No acórdão, a turma entendeu que os responsáveis participaram de um esquema de sonegação fiscal, por meio da emissão de notas fiscais falsas e da utilização de empresas interpostas, infringindo assim a lei. Dessa forma, concluiu pela aplicação da hipótese do artigo 135, III, do CTN, mantendo a atribuição da responsabilidade ao sócio administrador.
Em outro julgado, o acórdão 9303-013.113, a mesma 3ª Turma entendeu, por maioria, que a constituição artificial de nova pessoa jurídica, para a qual era transferida parte das receitas de outras empresas do grupo econômico apenas para buscar benefícios tributários, atende ao pressuposto necessário à aplicação do art. 135, III, do CTN. Entendeu-se, portanto, que houve infração da lei.
Cabe destacar que há um posicionamento bastante reiterado que a simples insuficiência do recolhimento não representa infração à lei (acórdãos 1102-001.577, 1202-001.504, 1101-001.399, entre outros).
Seguindo a Súmula 430 do Superior Tribunal de Justiça, segundo a qual “o inadimplemento da obrigação tributária pela sociedade não gera, por si só, a responsabilidade solidária do sócio-gerente”, o Carf afasta a obrigação quando a fundamentação está pautada em mera insuficiência ou ausência de recolhimento decorrente de divergência de interpretação de lei tributária. As decisões demonstram o entendimento do órgão de que a fiscalização deve buscar elementos que demonstrem uma conduta deliberada do diretor ou gerente para evitar o cumprimento da obrigação tributária.
Também merece destaque o acórdão 2202-010.697, no qual o conselheiro Thiago Buschinelli Sorrentino proferiu um voto importante – seguido por todos os membros do colegiado. O conselheiro indicou os critérios para a atribuição da responsabilidade do artigo 135, III, do CTN.
Na ocasião, o relator frisou que negligência, imprudência, imperícia ou simples leitura dos textos legais, que leve a uma interpretação rechaçada pelas autoridades fiscais, não são critérios válidos para estender a responsabilidade tributária aos administradores das pessoas jurídicas.
Para a aplicação do artigo 135, III, do CTN, cabe à autoridade fiscal indicar precisamente o nexo de causalidade entre condutas supostamente praticadas pelas pessoas físicas – além da supressão ou redução indevida de tributos feita de forma intencional.

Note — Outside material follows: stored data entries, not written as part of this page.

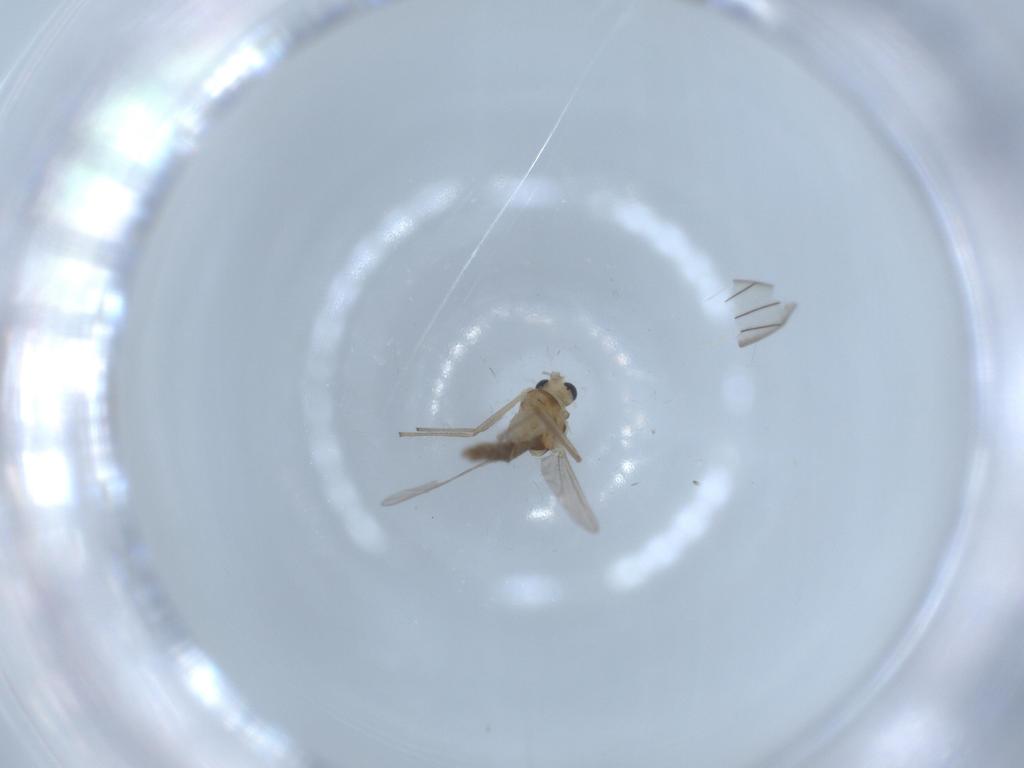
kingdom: Animalia
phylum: Arthropoda
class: Insecta
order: Diptera
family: Chironomidae
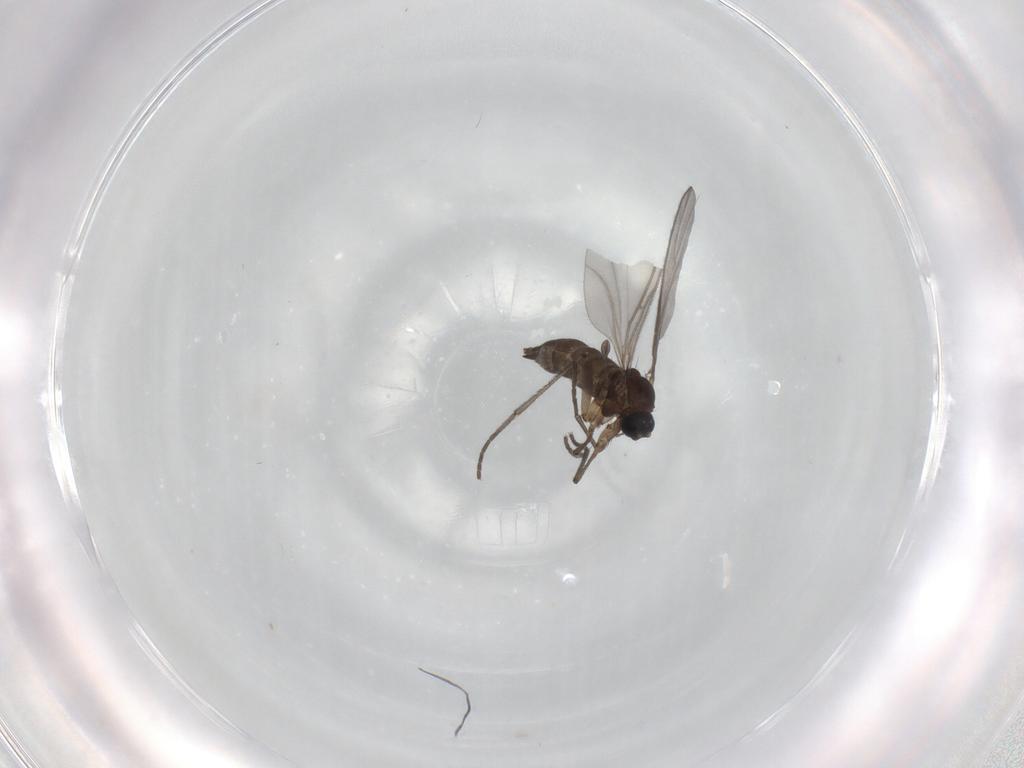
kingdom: Animalia
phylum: Arthropoda
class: Insecta
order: Diptera
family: Sciaridae
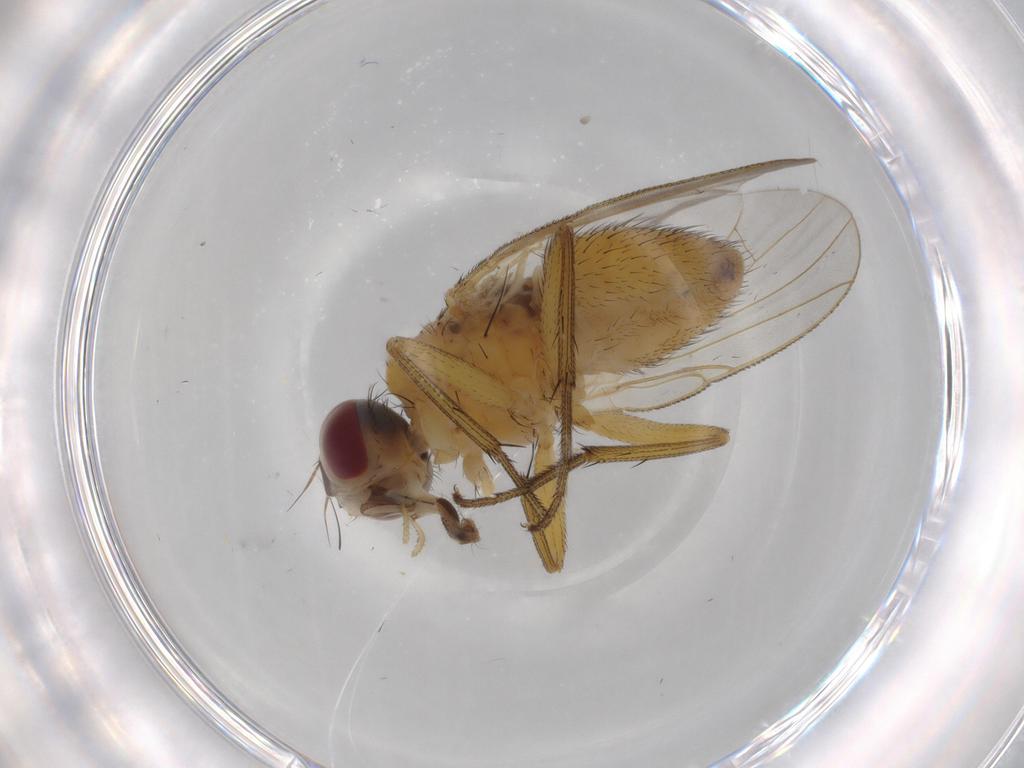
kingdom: Animalia
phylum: Arthropoda
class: Insecta
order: Diptera
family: Muscidae
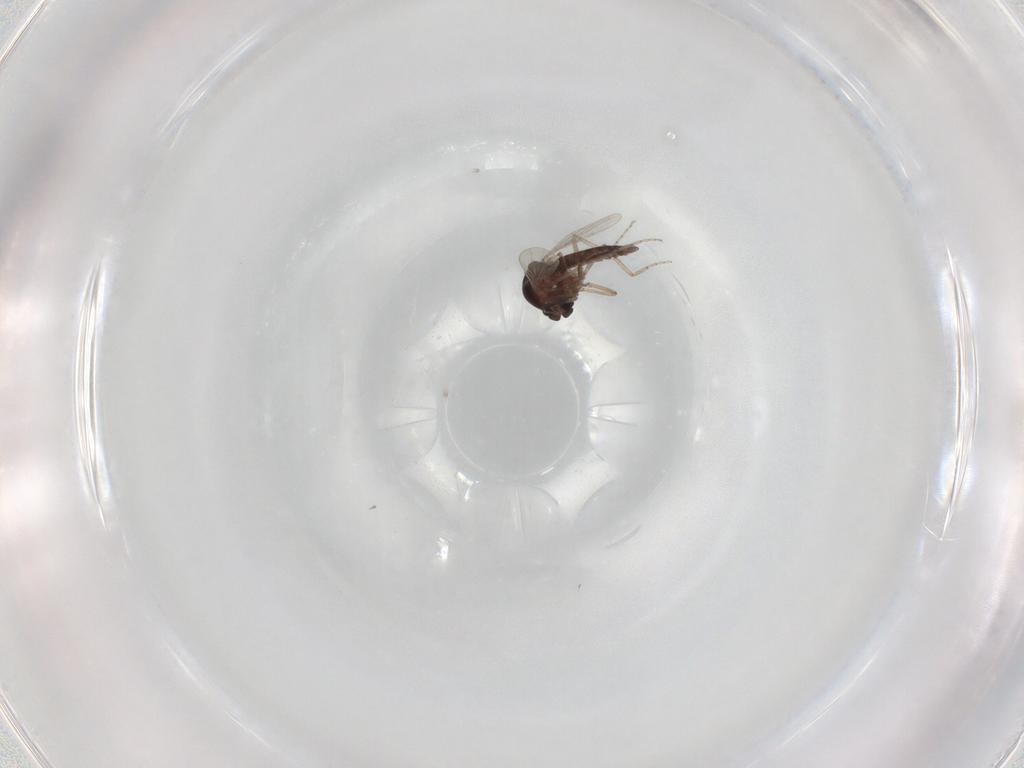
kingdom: Animalia
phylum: Arthropoda
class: Insecta
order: Diptera
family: Ceratopogonidae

Diante desse cenário, é possível perceber que o confronto entre contribuinte e fisco está muito ligado a questões de fato, que demandam uma análise criteriosa e fundamentada de cada caso.
A responsabilização de diretores, gerentes e representantes é a exceção à regra geral. Por isso, só pode existir quando a atuação com excesso de poderes ou infração à lei forem suficientemente e especificamente comprovadas.
O Machado Meyer está à disposição para auxiliar a compreender todas as especificidades relacionadas ao tema e a interpretação da legislação tributária.
[1] Art. 135. São pessoalmente responsáveis pelos créditos correspondentes a obrigações tributárias resultantes de atos praticados com excesso de poderes ou infração de lei, contrato social ou estatutos:
I - as pessoas referidas no artigo anterior;
II - os mandatários, prepostos e empregados;
III - os diretores, gerentes ou representantes de pessoas jurídicas de direito privado.
[2] “Não basta a pessoa integrar o quadro societário, deve restar demonstrado que possui poderes de gestão, seja mediante atos de constituição da sociedade empresária (contratos sociais, estatutos, por exemplo), ou, quando se tratar de sócio de fato, em provas demonstrando a efetiva atuação em nome da empresa”.